AbstractAutoProxyCreator#createProxy
protected Object createProxy(
Class<?> beanClass, String beanName, Object[] specificInterceptors, TargetSource targetSource) {
if (this.beanFactory instanceof ConfigurableListableBeanFactory) {
AutoProxyUtils.exposeTargetClass((ConfigurableListableBeanFactory) this.beanFactory, beanName, beanClass);
}
ProxyFactory proxyFactory = new ProxyFactory();
proxyFactory.copyFrom(this);
if (!proxyFactory.isProxyTargetClass()) {
if (shouldProxyTargetClass(beanClass, beanName)) {
proxyFactory.setProxyTargetClass(true);
}
else {
evaluateProxyInterfaces(beanClass, proxyFactory);
}
}
//将interceptor适配为Advisor
Advisor[] advisors = buildAdvisors(beanName, specificInterceptors);
proxyFactory.addAdvisors(advisors);
proxyFactory.setTargetSource(targetSource);
customizeProxyFactory(proxyFactory);
proxyFactory.setFrozen(this.freezeProxy);
if (advisorsPreFiltered()) {
proxyFactory.setPreFiltered(true);
}
return proxyFactory.getProxy(getProxyClassLoader());
}
spring通过两种方式去创建代理类,一种是jdk动态代理(需要实现接口),一种是cglib动态代理(生成一个代理子类),如何决定用那种方式去创建动态代理,则是由DefaultAopProxyFactory.createAopProxy方法决定。

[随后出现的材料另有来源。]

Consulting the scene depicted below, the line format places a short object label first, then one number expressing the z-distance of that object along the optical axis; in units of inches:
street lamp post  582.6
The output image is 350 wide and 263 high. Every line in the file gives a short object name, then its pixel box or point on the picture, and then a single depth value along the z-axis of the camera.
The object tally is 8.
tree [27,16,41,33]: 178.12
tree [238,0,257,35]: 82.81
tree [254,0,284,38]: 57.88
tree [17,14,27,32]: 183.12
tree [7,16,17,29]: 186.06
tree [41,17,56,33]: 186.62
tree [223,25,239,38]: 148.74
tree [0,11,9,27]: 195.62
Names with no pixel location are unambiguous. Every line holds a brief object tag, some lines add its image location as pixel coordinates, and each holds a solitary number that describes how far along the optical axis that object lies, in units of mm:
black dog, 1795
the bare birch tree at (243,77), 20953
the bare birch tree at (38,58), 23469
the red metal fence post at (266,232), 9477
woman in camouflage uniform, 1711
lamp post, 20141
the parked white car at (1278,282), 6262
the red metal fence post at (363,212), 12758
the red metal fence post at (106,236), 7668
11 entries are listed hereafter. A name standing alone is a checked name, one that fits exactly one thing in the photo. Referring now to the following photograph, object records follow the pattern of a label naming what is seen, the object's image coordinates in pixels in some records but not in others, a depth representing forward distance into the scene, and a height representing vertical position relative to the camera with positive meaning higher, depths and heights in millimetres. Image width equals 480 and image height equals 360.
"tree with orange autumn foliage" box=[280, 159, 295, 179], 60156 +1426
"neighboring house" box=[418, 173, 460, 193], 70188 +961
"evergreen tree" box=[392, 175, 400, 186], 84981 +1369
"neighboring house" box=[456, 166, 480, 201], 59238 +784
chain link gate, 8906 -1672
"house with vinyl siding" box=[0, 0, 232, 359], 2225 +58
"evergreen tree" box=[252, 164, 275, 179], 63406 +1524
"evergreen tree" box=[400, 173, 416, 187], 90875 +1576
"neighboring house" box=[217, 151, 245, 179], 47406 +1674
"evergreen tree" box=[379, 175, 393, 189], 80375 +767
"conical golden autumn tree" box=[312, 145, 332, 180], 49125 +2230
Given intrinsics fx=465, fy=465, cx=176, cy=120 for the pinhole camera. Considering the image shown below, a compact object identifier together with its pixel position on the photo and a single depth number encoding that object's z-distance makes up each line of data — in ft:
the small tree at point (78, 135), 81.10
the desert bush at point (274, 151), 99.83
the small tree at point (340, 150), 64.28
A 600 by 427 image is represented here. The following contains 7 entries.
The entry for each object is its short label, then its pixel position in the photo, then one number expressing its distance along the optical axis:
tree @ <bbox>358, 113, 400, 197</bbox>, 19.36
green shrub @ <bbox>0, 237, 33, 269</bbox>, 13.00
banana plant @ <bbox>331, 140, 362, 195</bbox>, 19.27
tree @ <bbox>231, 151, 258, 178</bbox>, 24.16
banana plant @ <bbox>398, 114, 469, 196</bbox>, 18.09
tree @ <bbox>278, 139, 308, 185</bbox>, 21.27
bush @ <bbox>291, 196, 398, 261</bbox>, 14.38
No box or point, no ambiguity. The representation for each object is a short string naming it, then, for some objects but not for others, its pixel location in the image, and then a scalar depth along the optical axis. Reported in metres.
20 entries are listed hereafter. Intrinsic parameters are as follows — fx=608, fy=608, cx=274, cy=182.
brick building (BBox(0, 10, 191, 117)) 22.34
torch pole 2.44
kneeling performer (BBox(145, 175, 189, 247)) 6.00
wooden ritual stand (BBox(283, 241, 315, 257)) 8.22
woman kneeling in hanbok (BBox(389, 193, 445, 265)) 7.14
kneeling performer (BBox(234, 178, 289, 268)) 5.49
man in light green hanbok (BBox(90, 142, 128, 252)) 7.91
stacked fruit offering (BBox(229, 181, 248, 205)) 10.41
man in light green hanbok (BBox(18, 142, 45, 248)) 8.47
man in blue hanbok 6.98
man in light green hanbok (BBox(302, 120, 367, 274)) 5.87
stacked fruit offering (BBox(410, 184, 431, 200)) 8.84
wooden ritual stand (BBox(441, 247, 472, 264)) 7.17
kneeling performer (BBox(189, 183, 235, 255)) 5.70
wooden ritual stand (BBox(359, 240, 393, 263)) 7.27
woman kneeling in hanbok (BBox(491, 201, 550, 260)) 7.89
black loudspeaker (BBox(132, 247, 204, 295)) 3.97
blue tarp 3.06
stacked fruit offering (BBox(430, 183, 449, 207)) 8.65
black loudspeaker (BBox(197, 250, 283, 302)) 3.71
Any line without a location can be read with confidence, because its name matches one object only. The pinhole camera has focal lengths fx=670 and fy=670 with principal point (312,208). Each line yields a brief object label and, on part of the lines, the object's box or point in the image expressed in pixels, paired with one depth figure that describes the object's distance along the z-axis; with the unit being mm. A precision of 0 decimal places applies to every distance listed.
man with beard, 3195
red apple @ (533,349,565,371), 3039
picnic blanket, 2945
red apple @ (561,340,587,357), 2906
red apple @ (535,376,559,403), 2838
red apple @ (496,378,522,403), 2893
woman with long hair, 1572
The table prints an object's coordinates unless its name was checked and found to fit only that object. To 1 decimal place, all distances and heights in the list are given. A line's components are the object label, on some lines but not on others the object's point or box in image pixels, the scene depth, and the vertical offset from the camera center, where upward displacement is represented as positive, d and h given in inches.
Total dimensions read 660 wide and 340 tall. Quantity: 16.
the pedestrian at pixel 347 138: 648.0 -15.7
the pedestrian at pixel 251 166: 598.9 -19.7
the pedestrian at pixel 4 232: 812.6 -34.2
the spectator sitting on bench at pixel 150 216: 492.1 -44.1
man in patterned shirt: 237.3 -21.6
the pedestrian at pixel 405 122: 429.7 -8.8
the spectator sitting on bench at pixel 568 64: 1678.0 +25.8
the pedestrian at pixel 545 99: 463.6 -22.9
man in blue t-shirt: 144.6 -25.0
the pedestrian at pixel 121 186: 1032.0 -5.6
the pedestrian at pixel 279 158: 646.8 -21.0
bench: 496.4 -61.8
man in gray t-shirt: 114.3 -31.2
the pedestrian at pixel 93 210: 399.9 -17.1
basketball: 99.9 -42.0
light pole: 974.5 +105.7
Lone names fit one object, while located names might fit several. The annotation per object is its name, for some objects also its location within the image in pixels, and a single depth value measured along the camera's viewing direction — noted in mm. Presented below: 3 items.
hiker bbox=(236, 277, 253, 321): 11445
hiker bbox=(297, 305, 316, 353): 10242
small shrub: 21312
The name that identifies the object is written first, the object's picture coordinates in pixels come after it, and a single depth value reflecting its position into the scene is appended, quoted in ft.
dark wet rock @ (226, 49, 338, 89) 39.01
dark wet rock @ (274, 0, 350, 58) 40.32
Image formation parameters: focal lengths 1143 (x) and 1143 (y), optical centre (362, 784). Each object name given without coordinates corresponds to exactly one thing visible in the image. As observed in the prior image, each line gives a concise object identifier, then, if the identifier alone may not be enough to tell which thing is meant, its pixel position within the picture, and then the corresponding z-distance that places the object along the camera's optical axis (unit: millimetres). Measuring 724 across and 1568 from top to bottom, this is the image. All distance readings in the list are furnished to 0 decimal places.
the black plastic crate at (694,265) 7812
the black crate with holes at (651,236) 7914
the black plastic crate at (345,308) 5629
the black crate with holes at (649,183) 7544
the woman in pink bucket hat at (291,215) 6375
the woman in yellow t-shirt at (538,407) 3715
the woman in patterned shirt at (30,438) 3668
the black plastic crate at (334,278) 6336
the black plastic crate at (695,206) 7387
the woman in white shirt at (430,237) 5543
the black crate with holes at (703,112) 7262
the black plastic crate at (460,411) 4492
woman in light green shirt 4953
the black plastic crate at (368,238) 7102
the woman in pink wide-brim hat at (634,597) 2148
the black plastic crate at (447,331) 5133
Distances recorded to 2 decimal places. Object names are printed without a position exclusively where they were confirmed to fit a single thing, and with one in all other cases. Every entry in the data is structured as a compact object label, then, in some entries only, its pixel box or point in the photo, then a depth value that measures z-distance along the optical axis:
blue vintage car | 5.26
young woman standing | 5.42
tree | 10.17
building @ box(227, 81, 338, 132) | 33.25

public AopProxy createAopProxy(AdvisedSupport config) throws AopConfigException {
if (config.isOptimize() || config.isProxyTargetClass() ||
hasNoUserSuppliedProxyInterfaces(config)) {
Class<?> targetClass = config.getTargetClass();
if (targetClass.isInterface() || Proxy.isProxyClass(targetClass)) {
return new JdkDynamicAopProxy(config);
}
return new ObjenesisCglibAopProxy(config);
} else {
return new JdkDynamicAopProxy(config);
}
}
逻辑很明显,如果指定了(proxy-target-classs设为true)使用Cglib,那么就会使用Cglib的方式,如果没有指定(或为false),那么先回检测被代理类是否实现了自己的接口,如果实现了,那么就采用JDK动态代理的方式。
jdk动态代理实现:
JdkDynamicAopProxy#getProxy:
@Override
public Object getProxy(ClassLoader classLoader) {
//找到可以用来进行代理的接口
Class<?>[] proxiedInterfaces = AopProxyUtils.completeProxiedInterfaces(this.advised, true);
//用来代理的接口中是否定义了equals或者是hashCode方法?
//结果保存在内部equalsDefined和hashCodeDefined两个成员变量中
findDefinedEqualsAndHashCodeMethods(proxiedInterfaces);
return Proxy.newProxyInstance(classLoader, proxiedInterfaces, this);
}
cglib动态代理实现
@Override
public Object getProxy(ClassLoader classLoader) {
if (logger.isDebugEnabled()) {
logger.debug("Creating CGLIB proxy: target source is " + this.advised.getTargetSource());
}
try {
Class<?> rootClass = this.advised.getTargetClass();
Assert.state(rootClass != null, "Target class must be available for creating a CGLIB proxy");
Class<?> proxySuperClass = rootClass;
if (ClassUtils.isCglibProxyClass(rootClass)) {
proxySuperClass = rootClass.getSuperclass();
Class<?>[] additionalInterfaces = rootClass.getInterfaces();
for (Class<?> additionalInterface : additionalInterfaces) {
this.advised.addInterface(additionalInterface);
}
}
// Validate the class, writing log messages as necessary.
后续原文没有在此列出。